When you want to follow an obsolete link, things are less easy. But you still
have a fair chance of getting at the content. The Internet Archive
mirrors large parts of the web at regular intervals, as well as other content
placed in the archive deliberately. To search for stored copies of a URL, you
use its Wayback Machine
. It also allows to search the archived content, though I
have not tried it and cannot say how useful it is.
The URL of archived web content has a simple structure. The following gets you the overview page which indicates when a given URL was archived:
http://web.archive.org/web/*/<URL>
<URL> stands for the URL of which you want an archived copy, which may but need not include the "http://". This link is a JavaScript bookmarklet that forwards you to the overview page corresponding to the current URL. Bookmark it, and you can click it to go from a "not found" notice to the archive. The URLs of the actual archived pages are very similar to the above. Just replace the asterisk by the date and time in YYYYMMDDhhmmss format. You need not get the date and time at which it was archived right — the copy from the closest date/time will be automatically returned.

Exercise requirements:
• a. Translate this sentence from the Wayback Machine text into Spanish: "The URL of archived web content has a simple structure."
• b. According to the Wayback Machine text, in what format should the date and time replace the asterisk to reach an actual archived page?
• c. From the Wayback Machine text, copy the passage between "When you want" and "useful it is.", inclusive.

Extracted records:

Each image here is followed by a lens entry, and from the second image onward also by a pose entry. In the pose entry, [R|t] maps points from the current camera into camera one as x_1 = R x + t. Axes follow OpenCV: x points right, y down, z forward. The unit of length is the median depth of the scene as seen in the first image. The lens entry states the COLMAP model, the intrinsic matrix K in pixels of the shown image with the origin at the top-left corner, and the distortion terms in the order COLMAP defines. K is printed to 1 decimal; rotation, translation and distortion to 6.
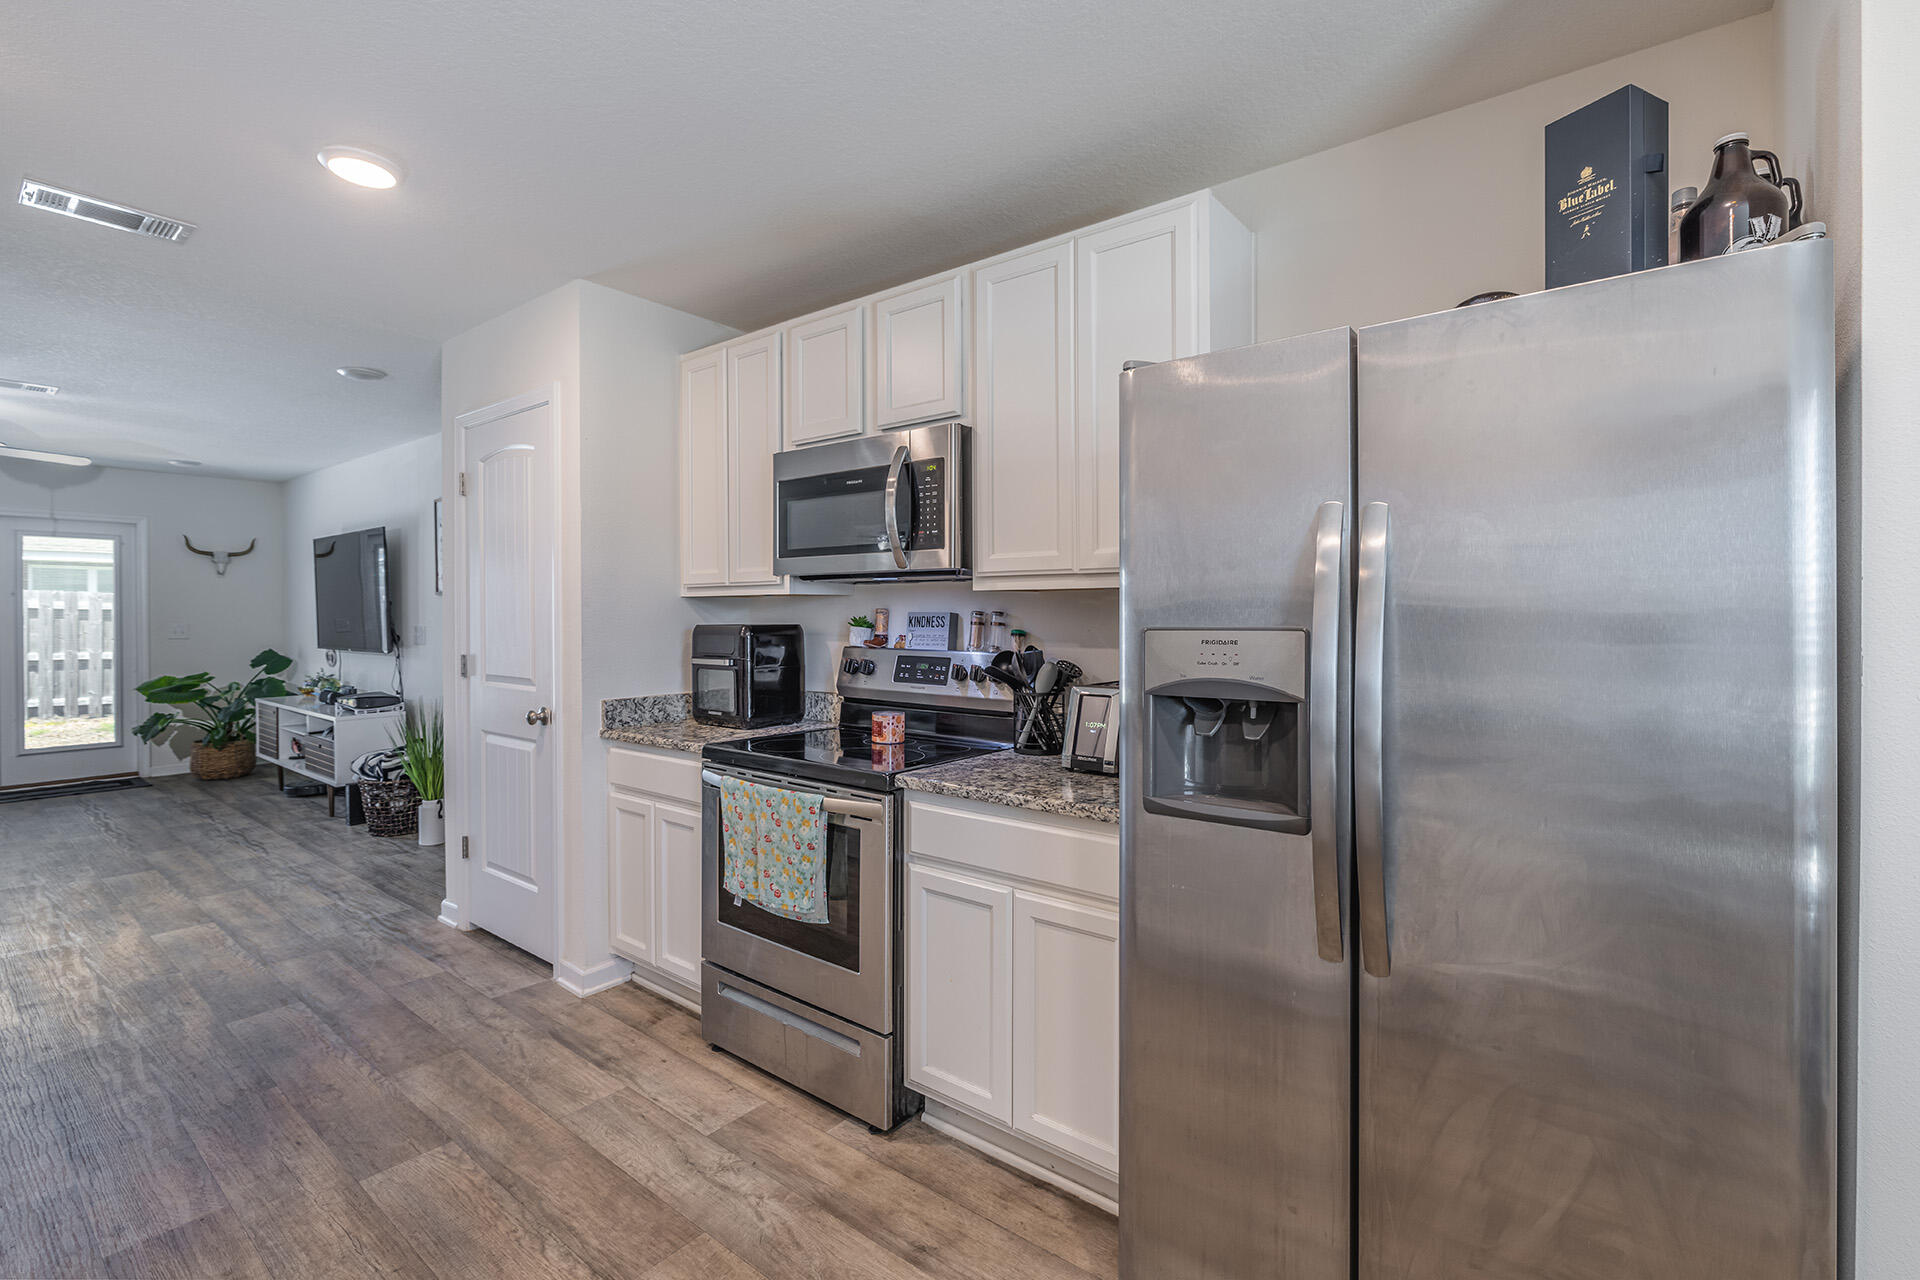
lens RADIAL K [[851.2, 0, 953.4], [0, 851.2, 622.1], [0, 0, 1]] dist [-0.014054, 0.003074]
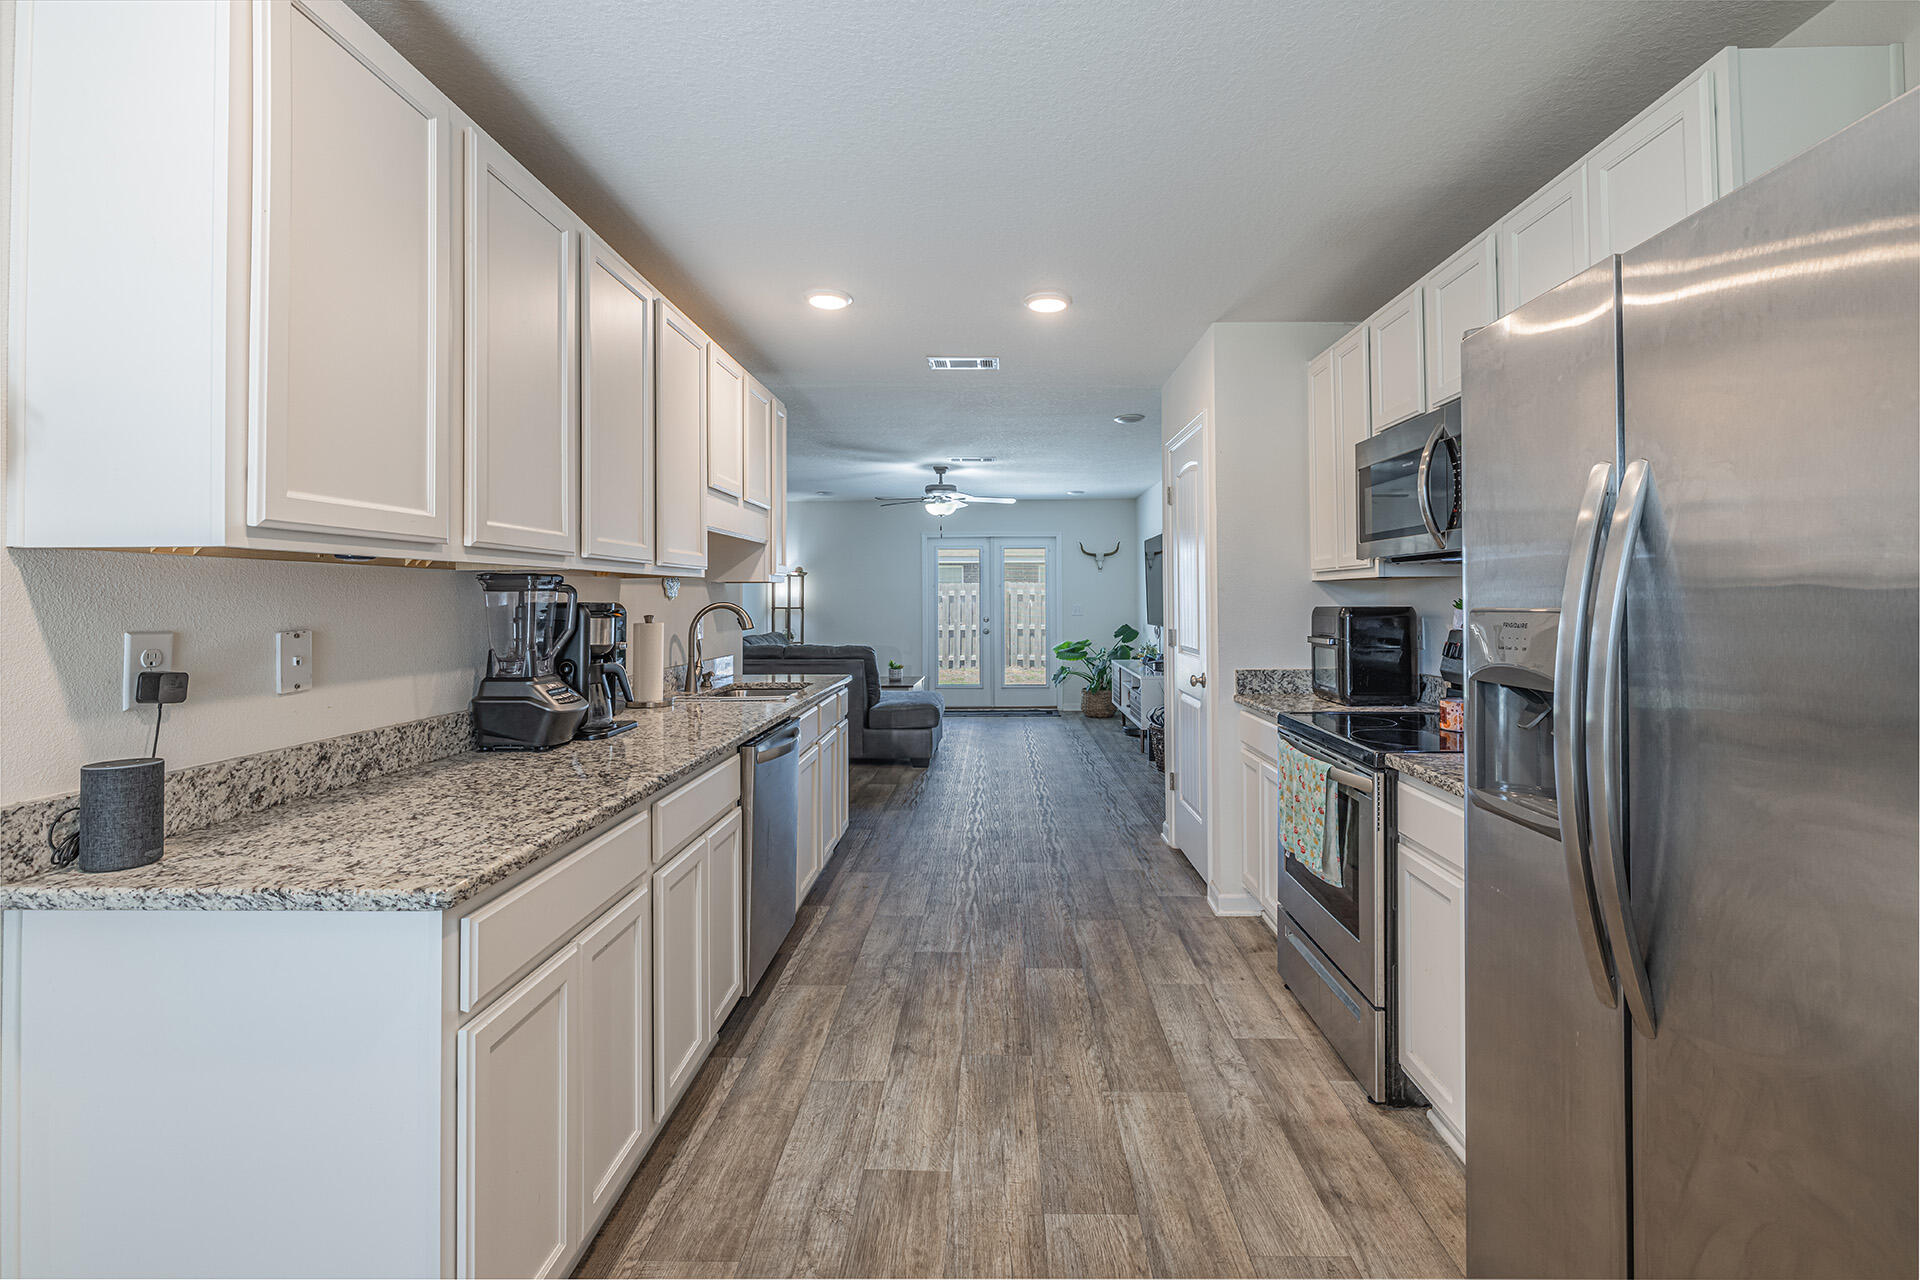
lens RADIAL K [[851.2, 0, 964.2], [0, 851.2, 591.2], [0, 0, 1]] dist [-0.014054, 0.003074]
pose [[0.587462, -0.011702, -0.809167, 0.379176], [-0.000791, 0.999887, -0.015035, 0.000210], [0.809251, 0.009473, 0.587386, -0.005515]]
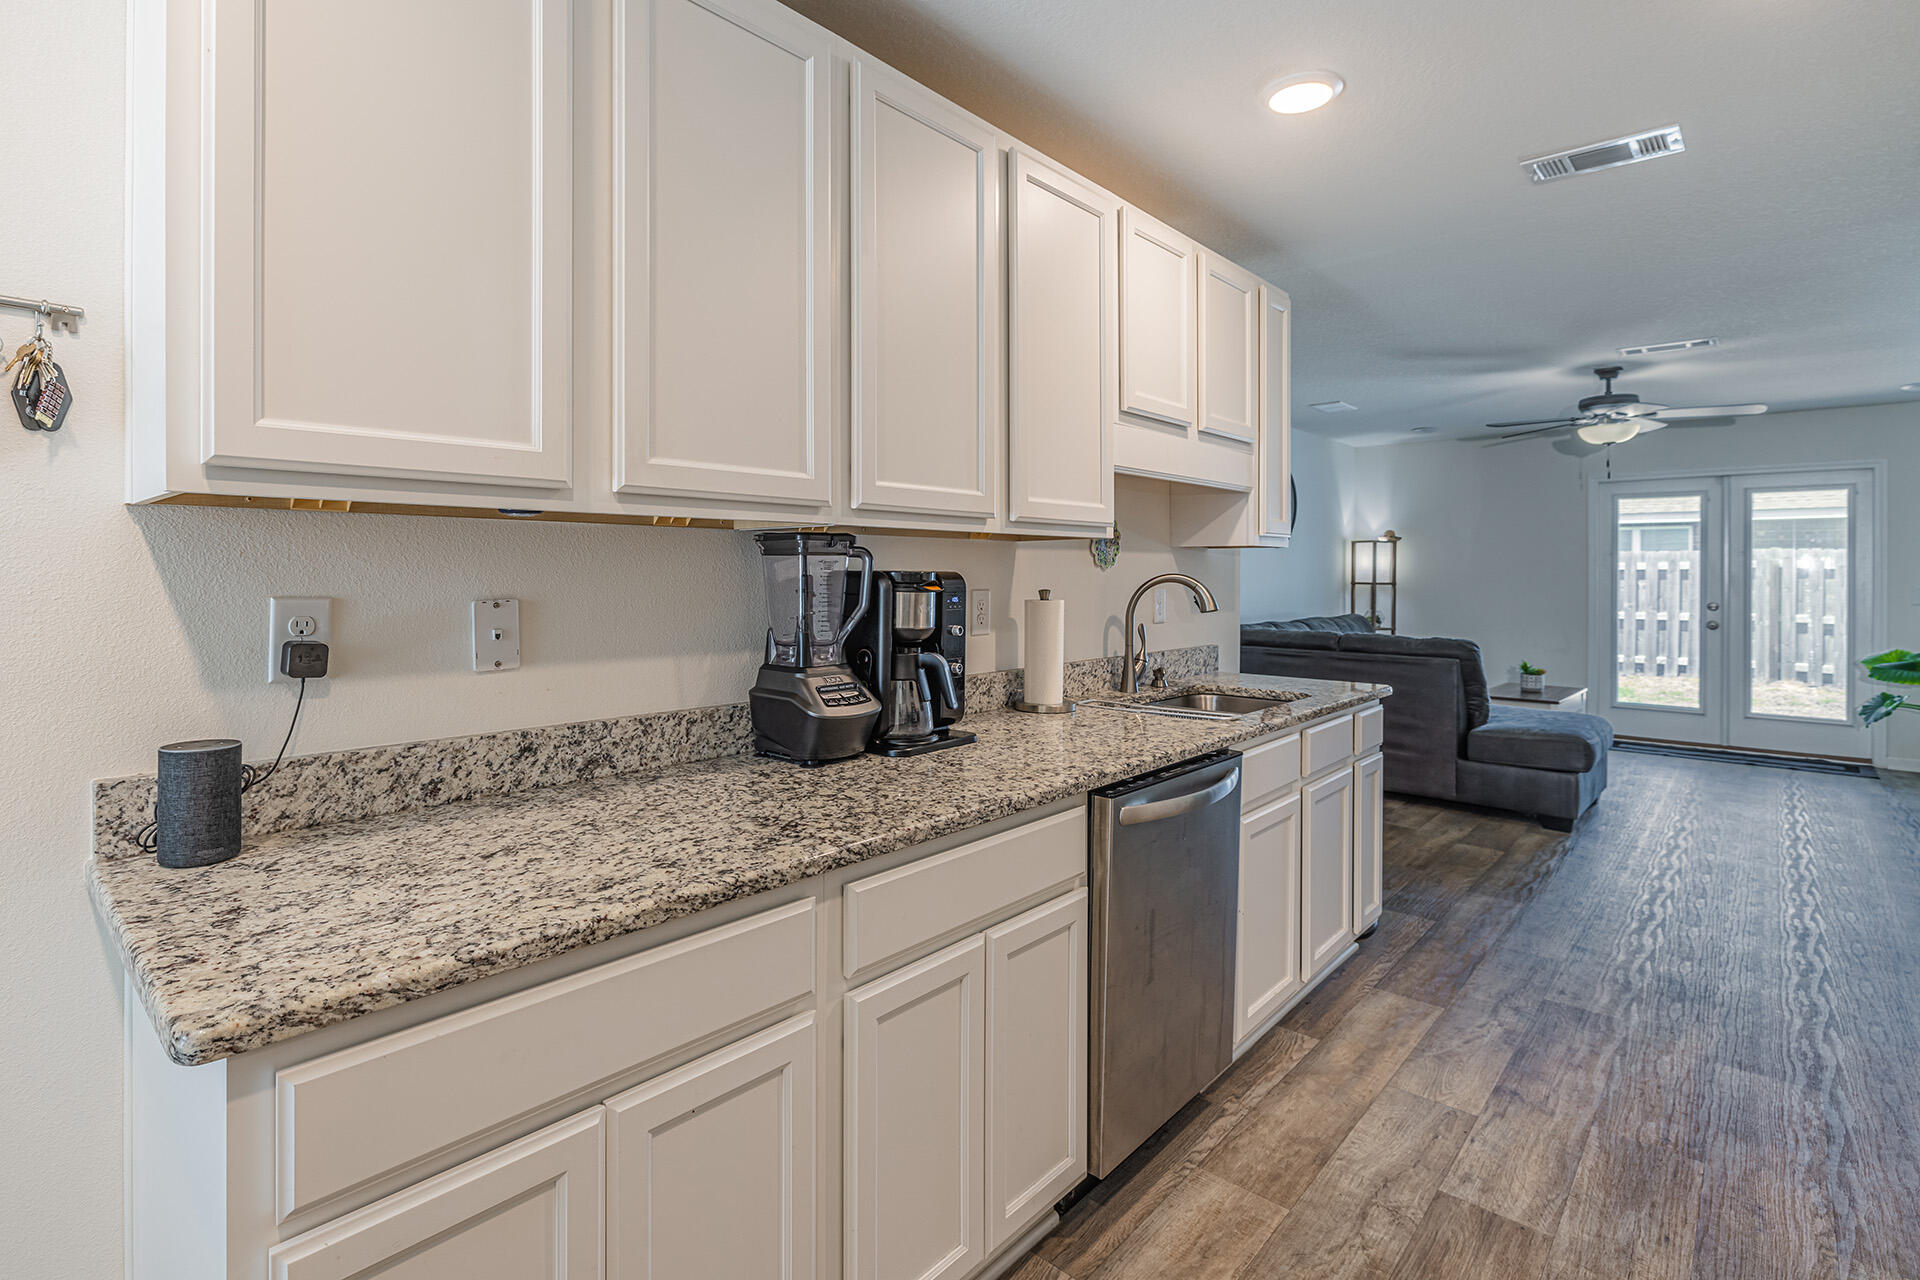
lens RADIAL K [[913.5, 0, 900.0], [0, 913.5, 573.1], [0, 0, 1]] dist [-0.012961, 0.002543]
pose [[-0.100261, 0.000097, -0.994961, 0.117070], [-0.012686, 0.999919, 0.001375, -0.000545], [0.994880, 0.012760, -0.100251, 0.297931]]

Answers to this exercise:
• a. La URL del contenido web archivado tiene una estructura sencilla.

• b. YYYYMMDDhhmmss

• c.
When you want to follow an obsolete link, things are less easy. But you still
have a fair chance of getting at the content. The Internet Archive
mirrors large parts of the web at regular intervals, as well as other content
placed in the archive deliberately. To search for stored copies of a URL, you
use its Wayback Machine
. It also allows to search the archived content, though I
have not tried it and cannot say how useful it is.